--- EXERCISE DETAILS ---
The expected output is the line bearing "Mr. Sessums has a" followed by all remaining lines of the records, each restated word for word.

(Dataset entries)
● ● ● ●

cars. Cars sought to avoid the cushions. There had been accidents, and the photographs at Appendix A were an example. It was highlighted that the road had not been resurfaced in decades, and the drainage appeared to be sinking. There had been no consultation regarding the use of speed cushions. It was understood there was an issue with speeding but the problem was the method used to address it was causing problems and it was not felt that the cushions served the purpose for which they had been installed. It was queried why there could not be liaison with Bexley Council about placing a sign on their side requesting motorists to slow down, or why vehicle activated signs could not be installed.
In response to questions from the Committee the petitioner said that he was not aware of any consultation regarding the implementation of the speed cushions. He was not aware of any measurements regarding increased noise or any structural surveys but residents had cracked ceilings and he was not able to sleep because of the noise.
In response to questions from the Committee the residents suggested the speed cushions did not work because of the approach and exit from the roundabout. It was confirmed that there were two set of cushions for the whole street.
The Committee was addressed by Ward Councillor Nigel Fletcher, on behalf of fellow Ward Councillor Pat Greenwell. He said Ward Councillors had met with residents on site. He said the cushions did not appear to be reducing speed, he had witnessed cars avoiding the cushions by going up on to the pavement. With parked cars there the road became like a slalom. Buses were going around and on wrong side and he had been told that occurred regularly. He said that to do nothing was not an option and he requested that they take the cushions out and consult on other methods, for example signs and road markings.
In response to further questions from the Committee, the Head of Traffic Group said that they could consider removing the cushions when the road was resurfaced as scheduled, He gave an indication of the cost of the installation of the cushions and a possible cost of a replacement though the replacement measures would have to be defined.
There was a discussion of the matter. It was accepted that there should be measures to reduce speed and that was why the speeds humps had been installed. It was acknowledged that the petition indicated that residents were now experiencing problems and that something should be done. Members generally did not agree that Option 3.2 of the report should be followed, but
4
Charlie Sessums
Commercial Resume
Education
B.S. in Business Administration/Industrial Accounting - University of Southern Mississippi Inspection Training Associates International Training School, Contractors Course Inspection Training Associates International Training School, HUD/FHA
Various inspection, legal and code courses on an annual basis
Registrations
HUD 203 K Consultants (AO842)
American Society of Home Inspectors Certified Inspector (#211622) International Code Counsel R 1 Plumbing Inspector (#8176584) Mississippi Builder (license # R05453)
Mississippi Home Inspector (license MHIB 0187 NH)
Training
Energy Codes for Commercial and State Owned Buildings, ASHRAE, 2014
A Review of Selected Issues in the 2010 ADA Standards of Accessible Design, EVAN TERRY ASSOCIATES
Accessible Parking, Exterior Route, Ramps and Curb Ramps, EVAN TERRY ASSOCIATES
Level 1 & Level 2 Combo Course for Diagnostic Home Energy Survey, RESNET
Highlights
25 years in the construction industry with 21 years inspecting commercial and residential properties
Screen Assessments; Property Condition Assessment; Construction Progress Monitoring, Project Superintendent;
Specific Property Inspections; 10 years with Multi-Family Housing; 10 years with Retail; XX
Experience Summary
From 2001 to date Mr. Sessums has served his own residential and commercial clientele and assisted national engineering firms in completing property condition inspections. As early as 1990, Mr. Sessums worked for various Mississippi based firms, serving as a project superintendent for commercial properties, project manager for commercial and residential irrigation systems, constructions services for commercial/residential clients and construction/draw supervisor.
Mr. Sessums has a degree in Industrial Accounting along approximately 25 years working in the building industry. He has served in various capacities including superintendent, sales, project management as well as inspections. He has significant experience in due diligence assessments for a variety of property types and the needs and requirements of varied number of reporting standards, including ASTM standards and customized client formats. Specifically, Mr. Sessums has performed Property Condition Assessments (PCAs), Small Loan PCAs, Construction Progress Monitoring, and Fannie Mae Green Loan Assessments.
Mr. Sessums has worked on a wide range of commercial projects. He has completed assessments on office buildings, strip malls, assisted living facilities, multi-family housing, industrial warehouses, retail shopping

● ● ● ●

--- RESULT ---
Mr. Sessums has a degree in Industrial Accounting along approximately 25 years working in the building industry. He has served in various capacities including superintendent, sales, project management as well as inspections. He has significant experience in due diligence assessments for a variety of property types and the needs and requirements of varied number of reporting standards, including ASTM standards and customized client formats. Specifically, Mr. Sessums has performed Property Condition Assessments (PCAs), Small Loan PCAs, Construction Progress Monitoring, and Fannie Mae Green Loan Assessments.
Mr. Sessums has worked on a wide range of commercial projects. He has completed assessments on office buildings, strip malls, assisted living facilities, multi-family housing, industrial warehouses, retail shopping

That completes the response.